I think there are two distinct, though related, issues here. What Williams is speaking to is not so much the question of whether God changes, but whether God needed to create in order to "fulfill" himself. The orthodox view has always, as far as I know, been that creation is, strictly speaking, "unnecessary" or purely gratuitous, coming to be only out of God's pure beneficence. To assert otherwise is to suggest that creation is not something that springs from God's love, but from a certain lack in God.

Dwight P. said...

I am often inclined to give up theology: The enterprise SO depends on clarity of expression, correct reference to background, a million hermeneutical traps, and all the rest: What does change mean? Just how far can we analogize what we mean to say about God to human experience? Oh, lawsy, it's just too complicated. (And with all respect, Eric, I get about 10% of your quote; I am a simple man with a mind ill-suited to philosophical grandiloquence. "Procession" language is something I still need to get my head around; maybe that's the problem?)

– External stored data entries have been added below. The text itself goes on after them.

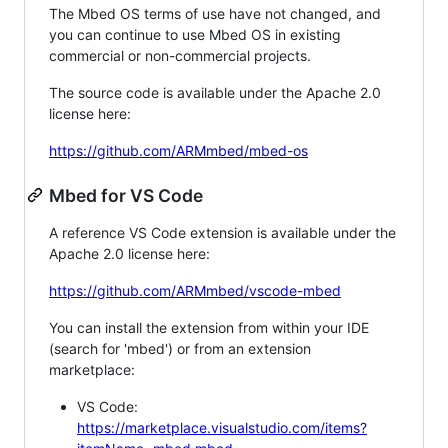
The Mbed OS terms of use have not changed, and
you can continue to use Mbed OS in existing
commercial or non-commercial projects.
The source code is available under the Apache 2.0
license here:
https://github.com/ARMmbed/mbed-os
Mbed for VS Code
A reference VS Code extension is available under the
Apache 2.0 license here:
https://github.com/ARMmbed/vscode-mbed
You can install the extension from within your IDE
(search for 'mbed') or from an extension
marketplace:
VS Code:
https://marketplace.visualstudio.com/items?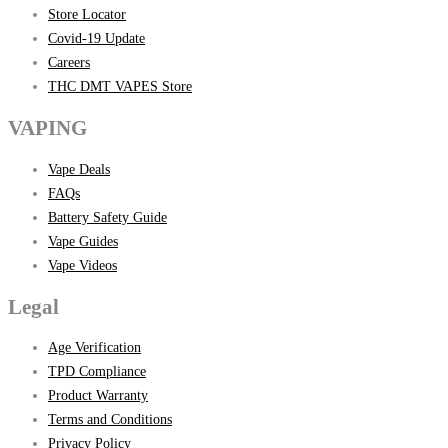
Store Locator
Covid-19 Update
Careers
THC DMT VAPES Store
VAPING
Vape Deals
FAQs
Battery Safety Guide
Vape Guides
Vape Videos
Legal
Age Verification
TPD Compliance
Product Warranty
Terms and Conditions
Privacy Policy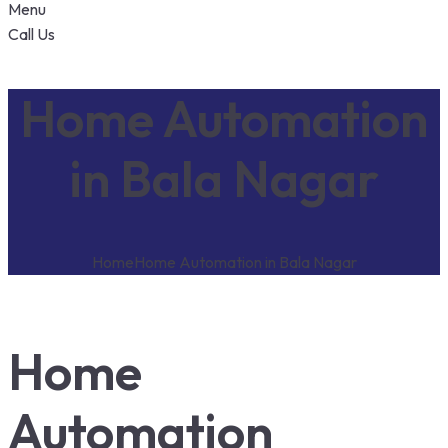
Menu
Call Us
Home Automation
in Bala Nagar
Home
Home Automation in Bala Nagar
Home
Automation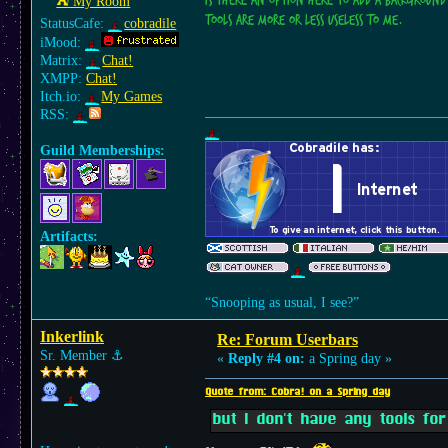
Is there an option here to add a background
⛺︎ My Room
tools are more or less useless to me.
StatusCafe:
cobradile
iMood:
Matrix:
Chat!
XMPP:
Chat!
Itch.io:
My Games
RSS:
Guild Memberships:
Artifacts:
“Snooping as usual, I see?”
Inkerlink
Re: Forum Userbars
Sr. Member
⚓︎
«
Reply #4 on:
a Spring day »
Quote from: Cobra! on a Spring day
but I don't have any tools for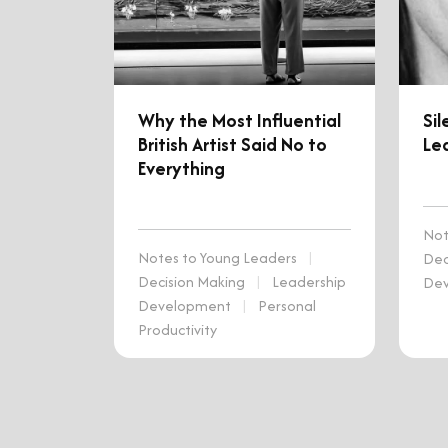
Why the Most Influential
Sil
British Artist Said No to
Lea
Everything
Not
Notes to Young Leaders
|
Dec
Decision Making
|
Leadership
De
Development
|
Personal
Productivity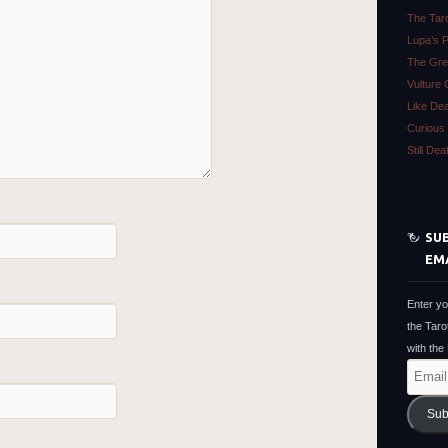
The Tar
Lupa’s 
The Gre
Vulture 
Like De
Curious 
Still De
SUB
EM
Enter yo
the Taro
with the
Email
Address
Sub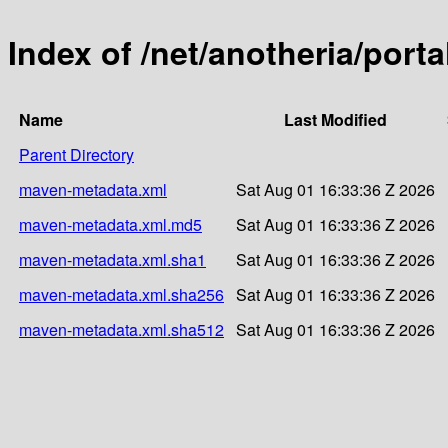
Index of /net/anotheria/port
Name
Last Modified
Parent Directory
maven-metadata.xml
Sat Aug 01 16:33:36 Z 2026
maven-metadata.xml.md5
Sat Aug 01 16:33:36 Z 2026
maven-metadata.xml.sha1
Sat Aug 01 16:33:36 Z 2026
maven-metadata.xml.sha256
Sat Aug 01 16:33:36 Z 2026
maven-metadata.xml.sha512
Sat Aug 01 16:33:36 Z 2026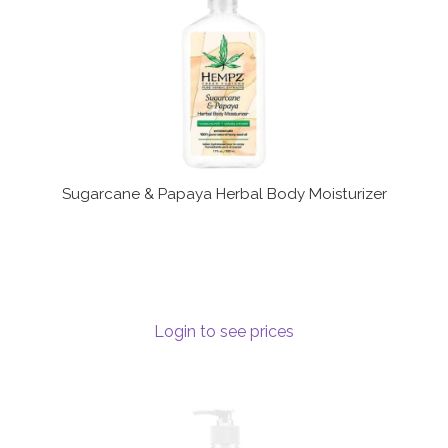
Sugarcane & Papaya Herbal Body Moisturizer
Login to see prices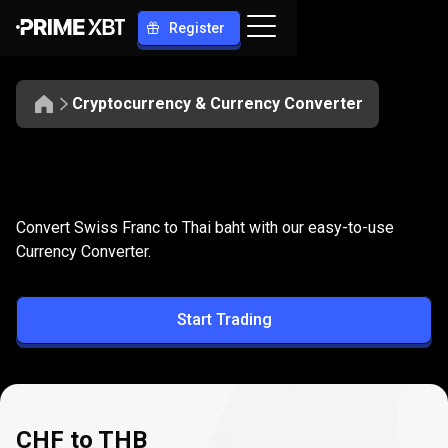
Register
Cryptocurrency & Currency Converter
Convert
CHF
Convert
CHF
to
THB
Convert Swiss Franc to Thai baht with our easy-to-use
to
Currency Converter.
THB
Start Trading
CHF to THB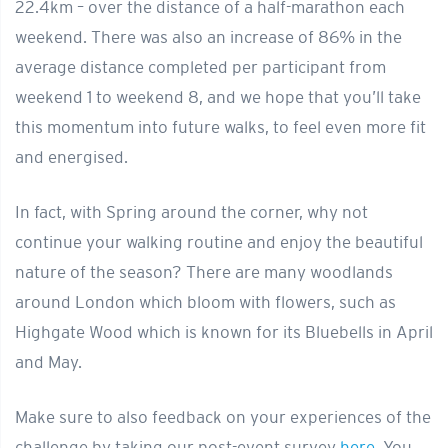
22.4km – over the distance of a half-marathon each
weekend. There was also an increase of 86% in the
average distance completed per participant from
weekend 1 to weekend 8, and we hope that you’ll take
this momentum into future walks, to feel even more fit
and energised.
In fact, with Spring around the corner, why not
continue your walking routine and enjoy the beautiful
nature of the season? There are many woodlands
around London which bloom with flowers, such as
Highgate Wood which is known for its Bluebells in April
and May.
Make sure to also feedback on your experiences of the
challenge by taking our post-event survey
here
. You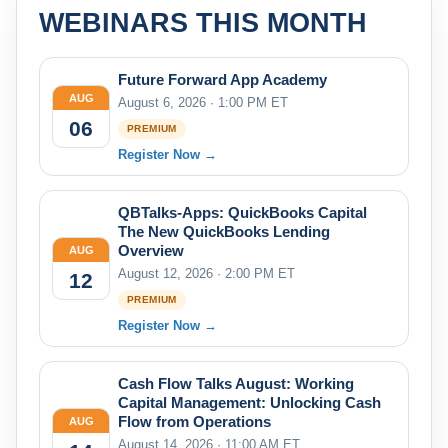
WEBINARS THIS MONTH
Future Forward App Academy
AUG
August 6, 2026 · 1:00 PM ET
06
PREMIUM
Register Now →
QBTalks-Apps: QuickBooks Capital
The New QuickBooks Lending
Overview
AUG
August 12, 2026 · 2:00 PM ET
12
PREMIUM
Register Now →
Cash Flow Talks August: Working
Capital Management: Unlocking Cash
Flow from Operations
AUG
August 14, 2026 · 11:00 AM ET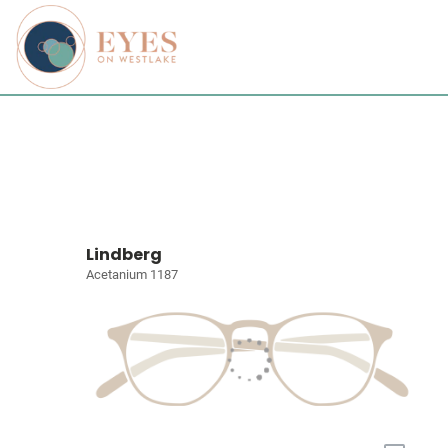
Lindberg
Acetanium 1187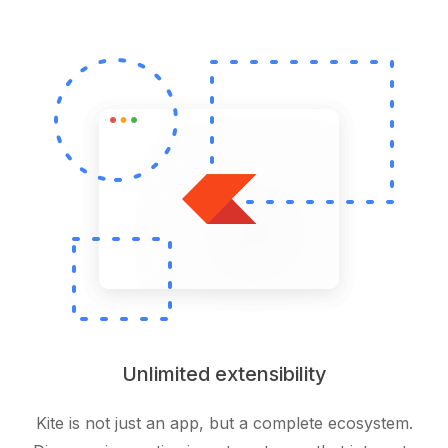
Unlimited extensibility
Kite is not just an app, but a complete ecosystem.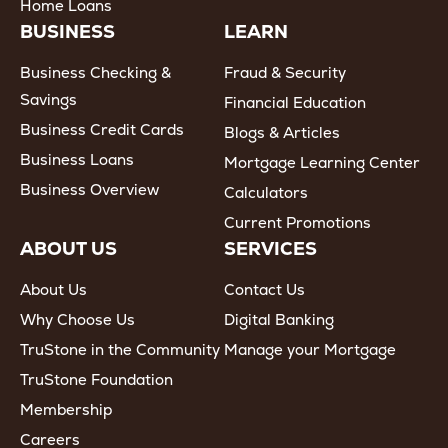
Home Loans
BUSINESS
LEARN
Business Checking &
Fraud & Security
Savings
Financial Education
Business Credit Cards
Blogs & Articles
Business Loans
Mortgage Learning Center
Business Overview
Calculators
Current Promotions
ABOUT US
SERVICES
About Us
Contact Us
Why Choose Us
Digital Banking
TruStone in the Community
Manage your Mortgage
TruStone Foundation
Membership
Careers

I readily affirm that the Creation is utterly and absolutely unnecessary to God as He was, is, and ever shall be. It was a gracious act that seems, in retrospect and perhaps paradoxically, to be an utterly logical outpouring of his love. There is no sense in which God "needed" to create or that creation constitutes a fourth person in the Trinity. But if ex nihilo means anything -- pretty broad statement, I know -- does it not point to a new reality, to which God has opened himself? And doesn't that require that we recognize some wort of change? Whereas the Divine Three had been chanting and dancing around each other with their eyes on each other and their hands in each others' arms, don't they now chant and dance and talk in the same love, but now sometimes referring to those problematic earth-bound humans that they've worked so hard to keep with them?

Eric, here I follow your line: It may be in the immanent Trinity that the change occurs. That the (worrisomely phrased) "eternal character" of God -- i.e., his identity within himself, the beings of the hypostases -- has not changed I don't deny. And I'll support the gap between economic and immanent, I guess (but not as a final statement, given Rahner's talk -- which is also way over my pay grade).

Camassia clarifies what I mean -- as she is so good at doing. (And it was good to see her recently again!) And she gives the Archbishop the benefit of the doubt in his phrasing. (I think the problem for me is that he doesn't make the necessary distinctions in offering up such a summary thesis statement. Context helps, but it's a devotional talk and therefore it requires a little more clarity.

I think with Mystical Seeker, what I mind is injecting this metaphysical stuff into a context that doesn't require it.